Labour market

The Swiss labour market is renowned for its stability, large proportion of part-time workers and low unemployment rate. More than a quarter of employees are foreign nationals. 

Commuters working in a train
In Switzerland, over 75% of individuals aged 15 to 64 are employed, with approximately one-third of them working part-time. © FDFA, Presence Switzerland

The Swiss labour market is renowned for its stability. Collective labour agreements between employee organisations and employers govern working conditions in many sectors. Strikes are extremely rare and Switzerland has one of the most flexible labour markets in the world. 

Labour market composition

In Switzerland, 4.5 million people between the ages of 15 and 64 are in employment. A quarter of these workers are employed in science, academia and other knowledge-based sectors. Women make up nearly half of the labour force. A sizeable proportion of women work part-time, generally because of family commitments: in 2022, 57% of women in employment worked part-time, compared with just 16% of men. Foreign workers are an integral part of the Swiss labour market, accounting for more than a quarter of the total workforce. In Switzerland, employees highly value continuing professional development, and most employers support them in this. In 2021, one in two employees underwent continuing professional development. 
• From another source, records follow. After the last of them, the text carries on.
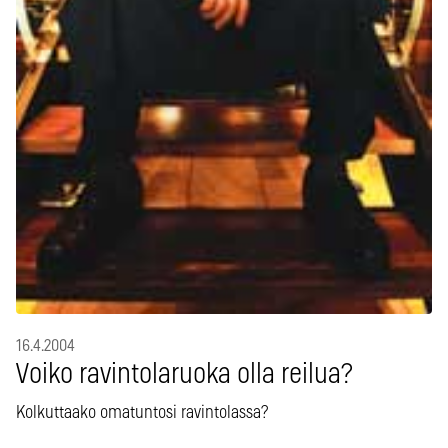
16.4.2004
Voiko ravintolaruoka olla reilua?
Kolkuttaako omatuntosi ravintolassa?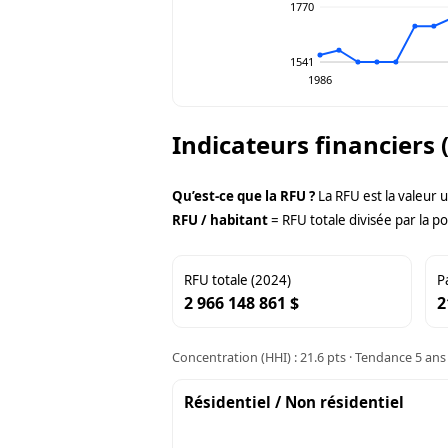
1770
1541
1986
Indicateurs financiers 
Qu’est-ce que la RFU ?
La RFU est la valeur 
RFU / habitant
= RFU totale divisée par la po
RFU totale (2024)
P
2 966 148 861 $
2
Concentration (HHI) : 21.6 pts · Tendance 5 ans 
Résidentiel / Non résidentiel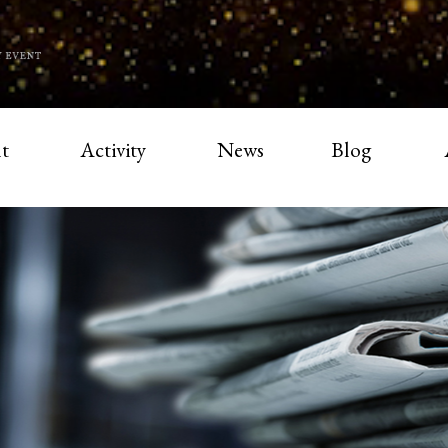
t
Activity
News
Blog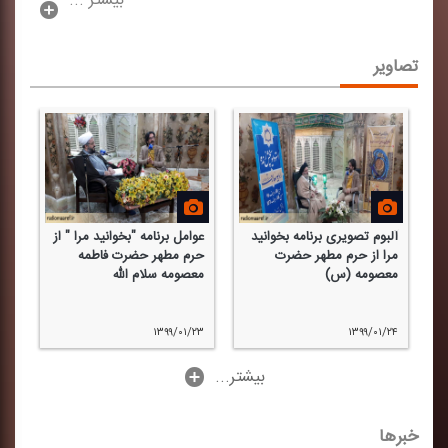
بیشتر ...
تصاویر
آلبوم تصویری برنامه بخوانید
عوامل برنامه "بخوانید مرا " از
پخ
مرا از حرم مطهر حضرت
حرم مطهر حضرت فاطمه
حر
معصومه (س)
معصومه سلام الله
حض
الل
/۲۱
۱۳۹۹/۰۱/۲۳
۱۳۹۹/۰۱/۲۴
...بیشتر
خبرها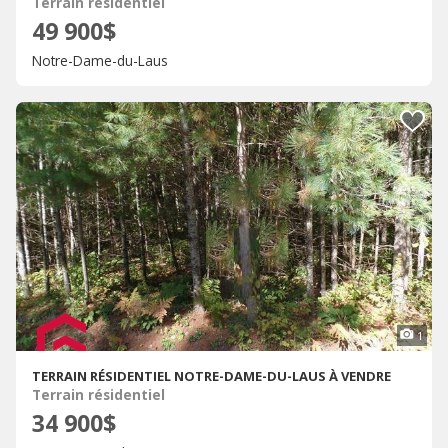
Terrain résidentiel
49 900$
Notre-Dame-du-Laus
1
TERRAIN RÉSIDENTIEL NOTRE-DAME-DU-LAUS À VENDRE
Terrain résidentiel
34 900$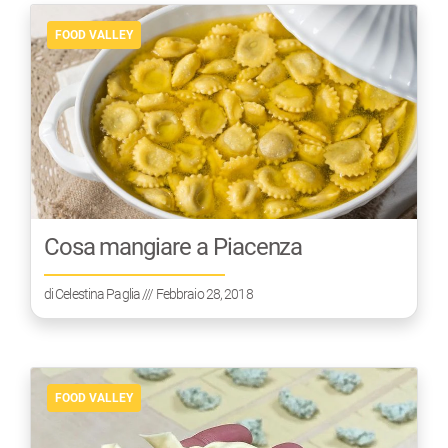
FOOD VALLEY
Cosa mangiare a Piacenza
di
Celestina Paglia
/// Febbraio 28, 2018
FOOD VALLEY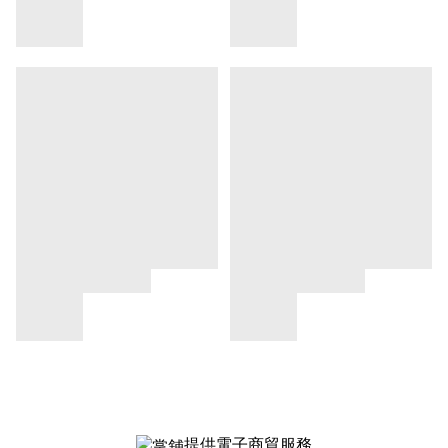
提供電子商貿服務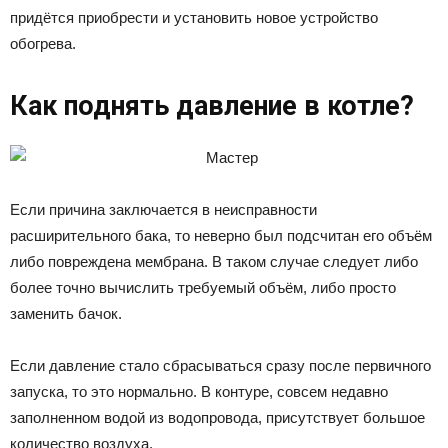
придётся приобрести и установить новое устройство
обогрева.
Как поднять давление в котле?
Если причина заключается в неисправности
расширительного бака, то неверно был подсчитан его объём
либо повреждена мембрана. В таком случае следует либо
более точно вычислить требуемый объём, либо просто
заменить бачок.
Если давление стало сбрасываться сразу после первичного
запуска, то это нормально. В контуре, совсем недавно
заполненном водой из водопровода, присутствует большое
количество воздуха.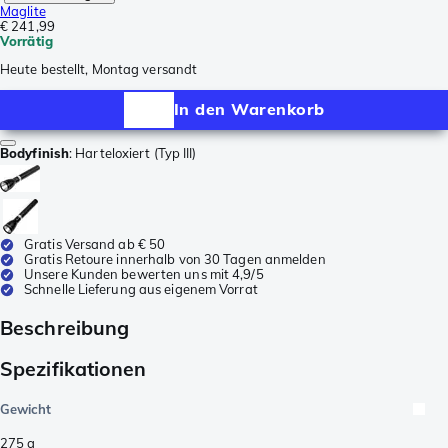
Maglite
€ 241,99
Vorrätig
Heute bestellt, Montag versandt
In den Warenkorb
Bodyfinish
:
Harteloxiert (Typ III)
Gratis Versand ab € 50
Gratis Retoure innerhalb von 30 Tagen anmelden
Unsere Kunden bewerten uns mit 4,9/5
Schnelle Lieferung aus eigenem Vorrat
Beschreibung
Spezifikationen
Gewicht
275
g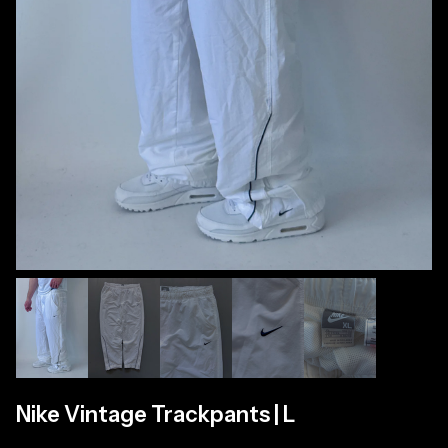
Nike Vintage Trackpants | L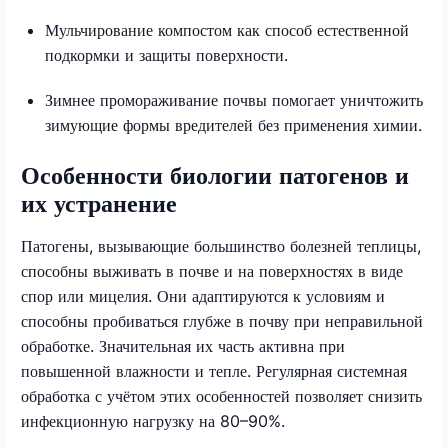
Мульчирование компостом как способ естественной
подкормки и защиты поверхности.
Зимнее промораживание почвы помогает уничтожить
зимующие формы вредителей без применения химии.
Особенности биологии патогенов и
их устранение
Патогены, вызывающие большинство болезней теплицы,
способны выживать в почве и на поверхностях в виде
спор или мицелия. Они адаптируются к условиям и
способны пробиваться глубже в почву при неправильной
обработке. Значительная их часть активна при
повышенной влажности и тепле. Регулярная системная
обработка с учётом этих особенностей позволяет снизить
инфекционную нагрузку на 80–90%.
Salaries and working hours

The median gross salary for full-time employees in 2020 was CHF 6,665 per month. The lowest-paid 10% of employees earned less than CHF 4,382 gross per month, compared with over CHF 11,996 gross per month for the highest-paid 10%. Switzerland does not have a state-set minimum wage.

In 2020, the average salary in the private sector was CHF 6,361 gross per month, compared with CHF 8,012 gross per month in the public sector. Significant wage disparities exist across industries. Industries with high added value, such as information technology (CHF 9,206 gross per month), pharmaceuticals (CHF 10,040 gross per month) and banking (CHF 10,211 gross per month) tend to pay the highest salaries. Sectors that pay below the national average include retail (CHF 4,997 gross per month), catering (CHF 4,479 gross per month), tourist accommodation (CHF 4,488 gross per month) and personal services (CHF 4,211 gross per month).

In Switzerland, the standard contractual working week is typically 40 to 42 hours and employees are entitled to 4 to 5 weeks' holiday per year.

Over the three decades from 1973 to 2003, contractual working hours for full-time employees fell steadily from 45.1 to 41.7 hours per week. They have remained stable since then. 

Unemployment rate

Switzerland's unemployment rate is one of the lowest in Europe:  in 2022, it was 2.2%. Foreign nationals residing in Switzerland, however, had an unemployment rate of 3.8%. Among young people, the unemployment rate is below the national average, although this age group is particularly affected by economic fluctuations.

Some sectors are subject to seasonal fluctuations: This is especially evident in the construction industry, which accounts for around 10% of all unemployed people.  The cantons of Geneva, Jura and Vaud in western Switzerland have the highest unemployment rates. The lowest rates are found in Central Switzerland (Appenzell Innerrhoden, Obwalden, Nidwalden and Uri).